He prepared the way to nurture our girls' souls for the difficult year to come. For the volunteers that made this possible, I give a hearty "thank you."
The day after I went in to labor the second time, the day before Jonathan came into the world, the girls went to vacation Bible school (VBS) at a nearby church (not our church). We'd signed them up for it months before.
Then, later in August when Jonathan got really sick, our friends invited us to join (a day late) their church's evening VBS. It allowed Steve and me to care for Jonathan together at a time when he really needed it.
But it was at that first VBS, the one that happened at the same time as little J came into the world four months early, that God placed in my girls the words they needed to carry through.
For the next several months they'd sing this song in the back seat. Ella, my rational thinker for whom all must make sense (and also my most sensitive child to when things didn't make sense) blared this at the top of her lungs as we drove to the hospital and back. I found myself listening to the CD on my way into the hospital, even when the girls weren't around.
Here were the lyrics that brought a lump to my throat:
My mind is spinning.
I’m all confused.
I’m feeling sad and afraid
And kind of angry, too.
How can I be strong
When everything is going wrong?
God, give me strength,
And help me to find my way.
I've gotta think, think, think
Think about the goodness of you,
My God.
Because I know, know know
No matter how I feel I've gotta trust
In you.
['ll trust in you. Right now No matter how I feel Right now I'll trust in you.]
What this did for my Ella and (to a lesser extent) Mimi (and me) is gave honest voice to our situation.
I loved it for what it said as well as what it didn't.
It didn't say that God would make everything alright. It didn't give false hope for our bleak situation.
It DID give voice to Ella and Mimi's confusion about the situation. It gave them a place to honestly say that they were angry. Why didn't their baby brother listen to their pleas to my belly? "No no no, baby, don't come out now, that's a no no!" (Ella would even add, "If you come out, you're going to die." which always made me wish she weren't quite so astute and frank.)

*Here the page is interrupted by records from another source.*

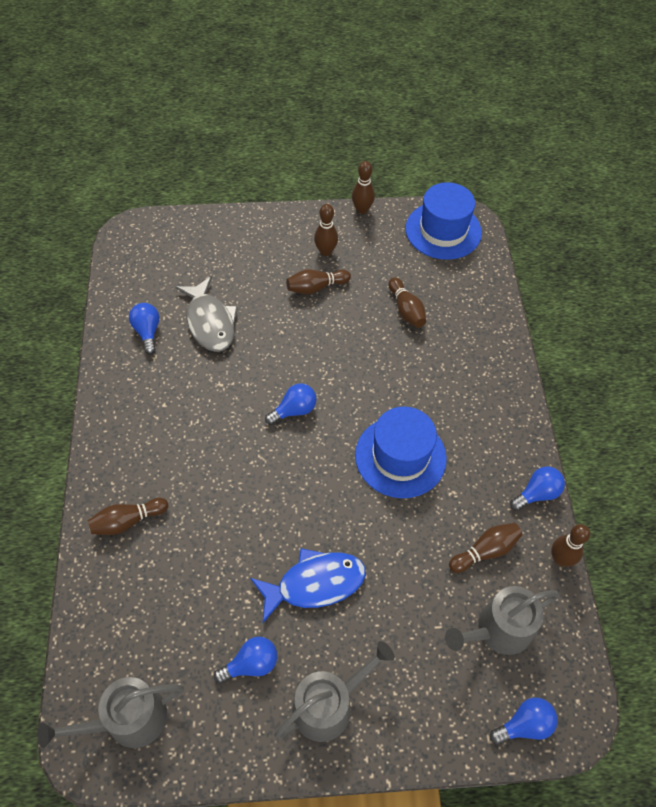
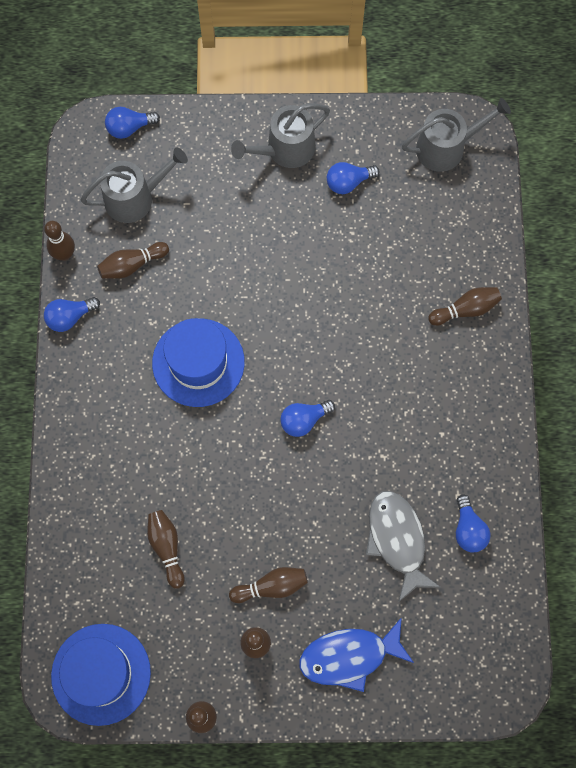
camera: 175 degrees left, 15 degrees up
blue fish [250,548,366,623] -> blue fish moved to [299,617,414,692]

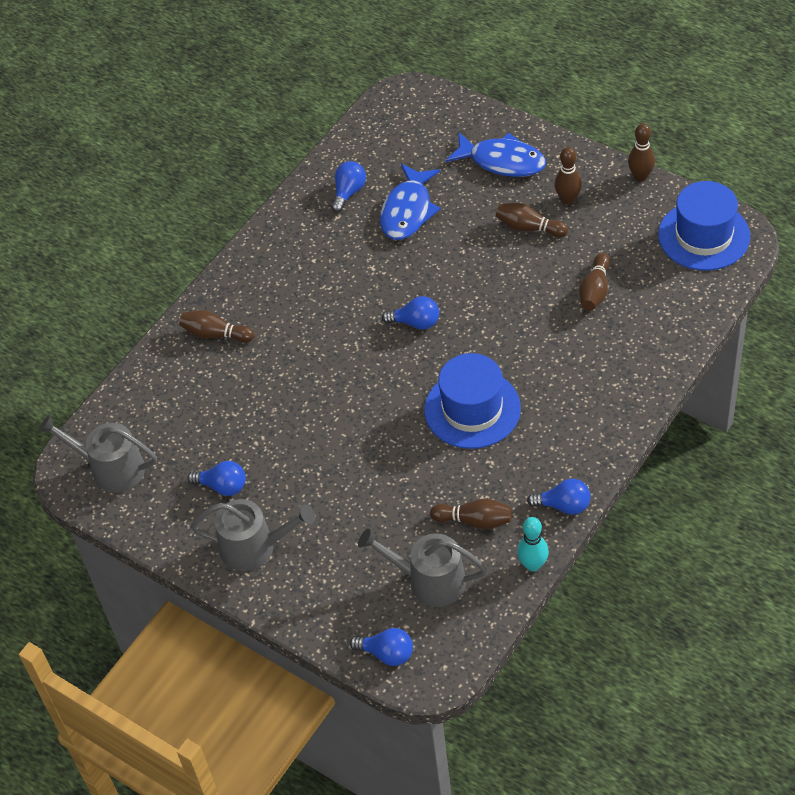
camera: 140 degrees left, 20 degrees down
brown bowling pin [44,221,75,261] -> turquoise bowling pin [517,517,549,571]
grey fish [366,491,442,602] -> blue fish [380,163,440,240]

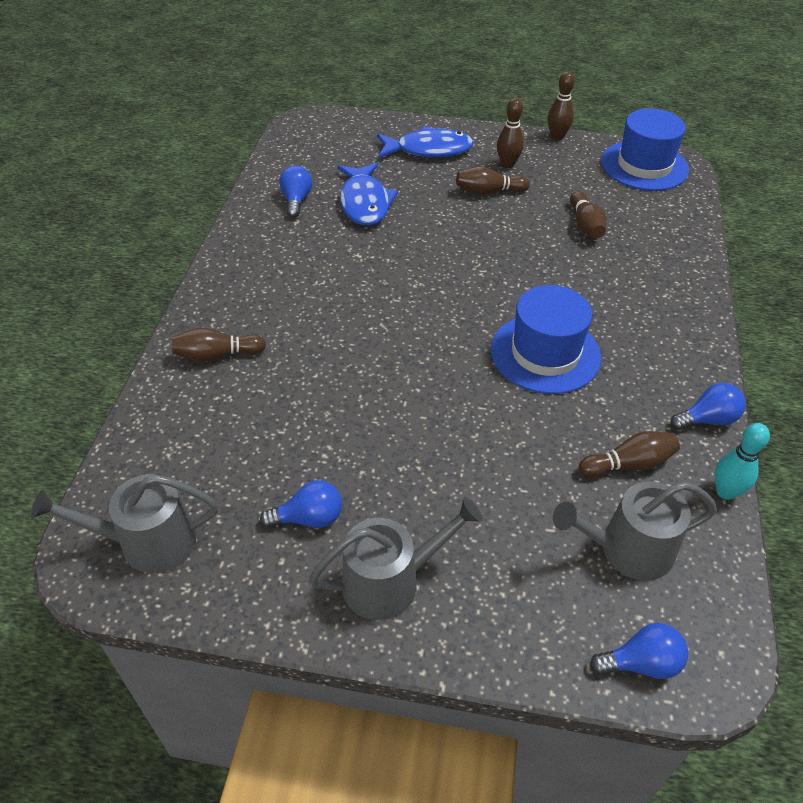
camera: 30 degrees left, 5 degrees down
blue light bulb [382,296,439,330] -> none

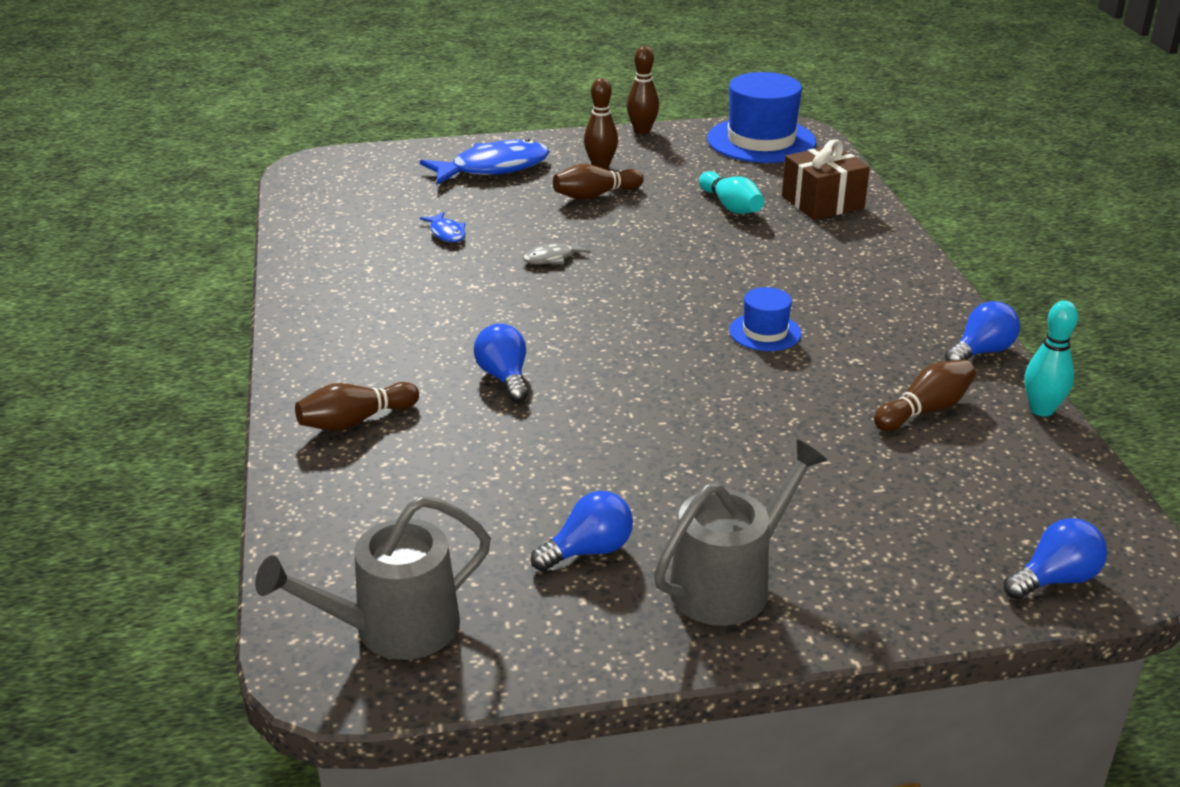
camera: 20 degrees left, 15 degrees down
blue light bulb [279,165,312,218] -> blue light bulb moved to [474,323,528,402]
blue fish [337,163,398,225] -> blue fish [420,212,465,242], size x0.47
blue hat [491,285,601,394] -> blue hat [729,287,801,351], size x0.51
grey watering can [553,481,717,581] -> none
brown bowling pin [570,191,607,238] -> turquoise bowling pin [699,171,764,214]
none -> grey fish [523,239,591,264]
none -> brown gift [782,140,870,220]

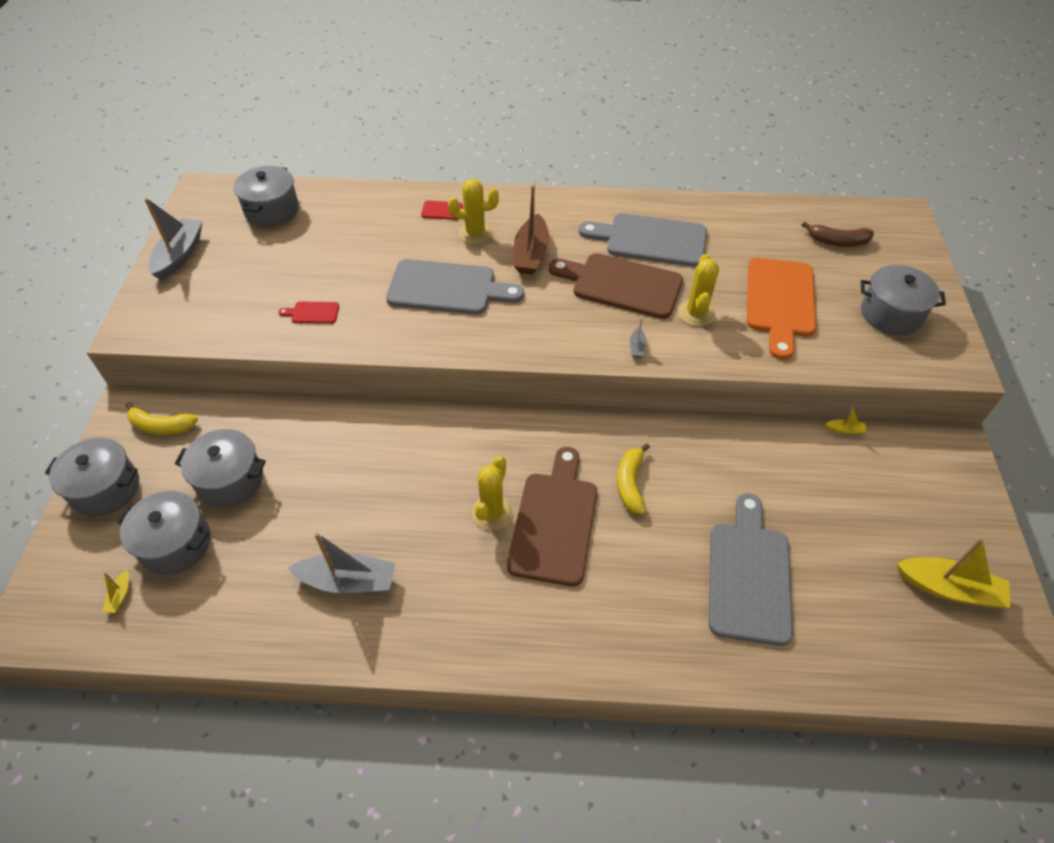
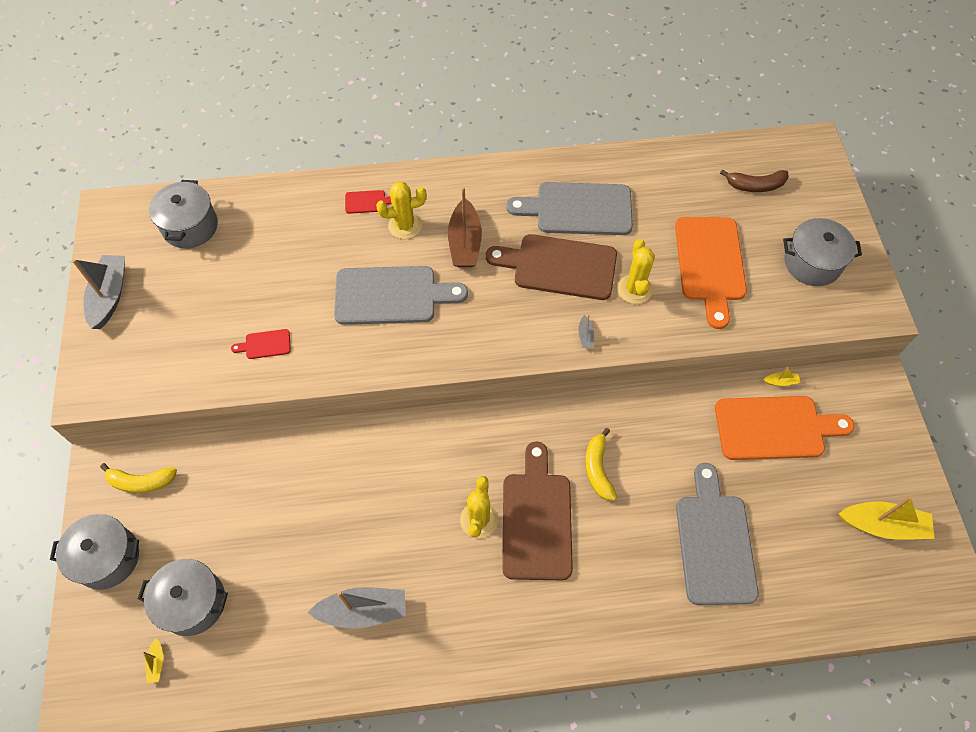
camera: 10 degrees left, 10 degrees up
grey pot [175,429,266,508] -> none
none -> orange cutting board [715,396,854,460]

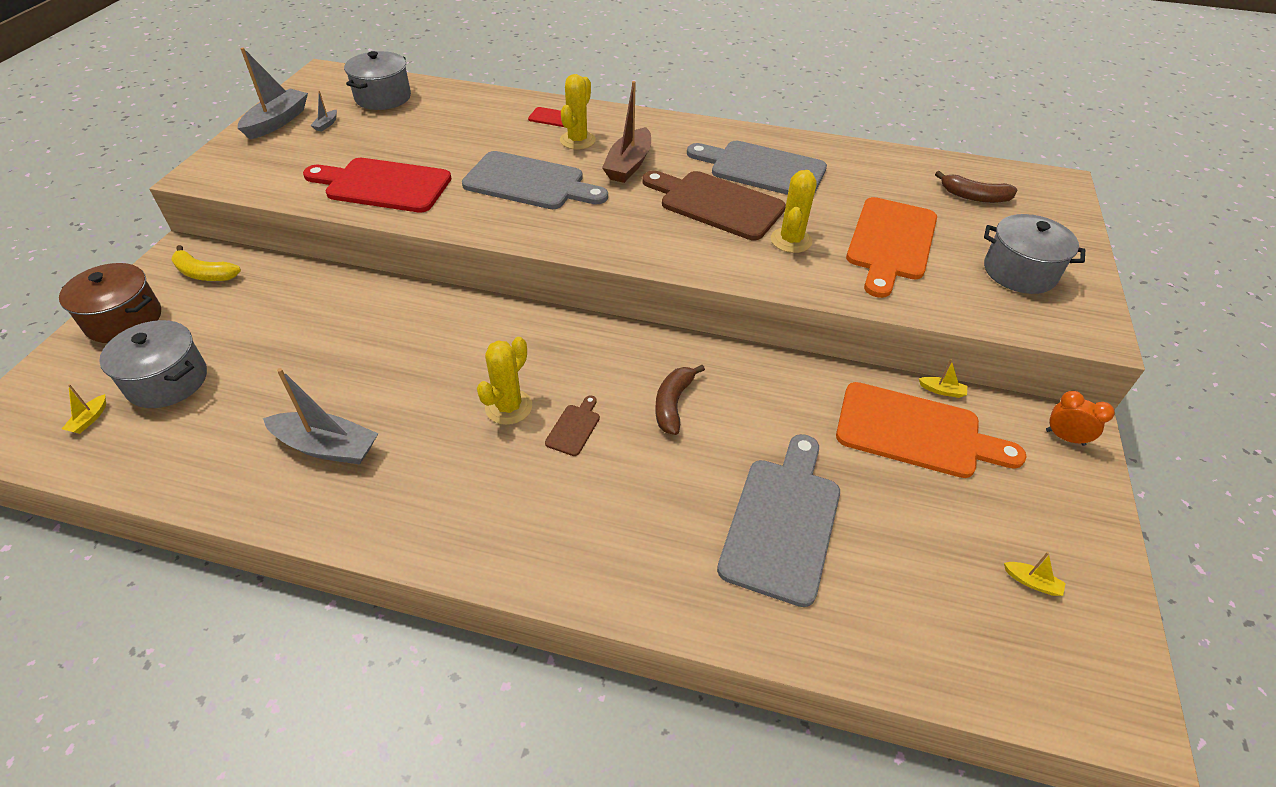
camera: 20 degrees right, 15 degrees down
grey pot [50,514,139,590] -> brown pot [59,263,161,343]
red cutting board [231,329,291,359] -> red cutting board [303,158,452,213], size x2.33
yellow cactus [376,181,427,239] -> yellow cactus turned 75 degrees counterclockwise [560,74,596,150]
brown cutting board [502,442,573,580] -> brown cutting board [545,395,600,456], size x0.43
grey boat [578,315,594,348] -> grey boat moved to [310,91,337,132]
yellow banana [585,428,617,501] -> brown banana [655,365,705,435]
yellow boat [839,496,935,540] -> yellow boat [1004,552,1066,596], size x0.43
none -> orange clock [1046,391,1115,446]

And it said God was good. And we could trust him. In everything, even when it was bad, we could trust him.
These were the lessons he was teaching me. And I, as much as my girls, needed this song that told me I could be angry, I could be scared and sad. And in all that, I could also lean on Christ.
Thanks, folks who wrote the Sky VBS curriculum.
You touched my girls' hearts in a way that was much needed.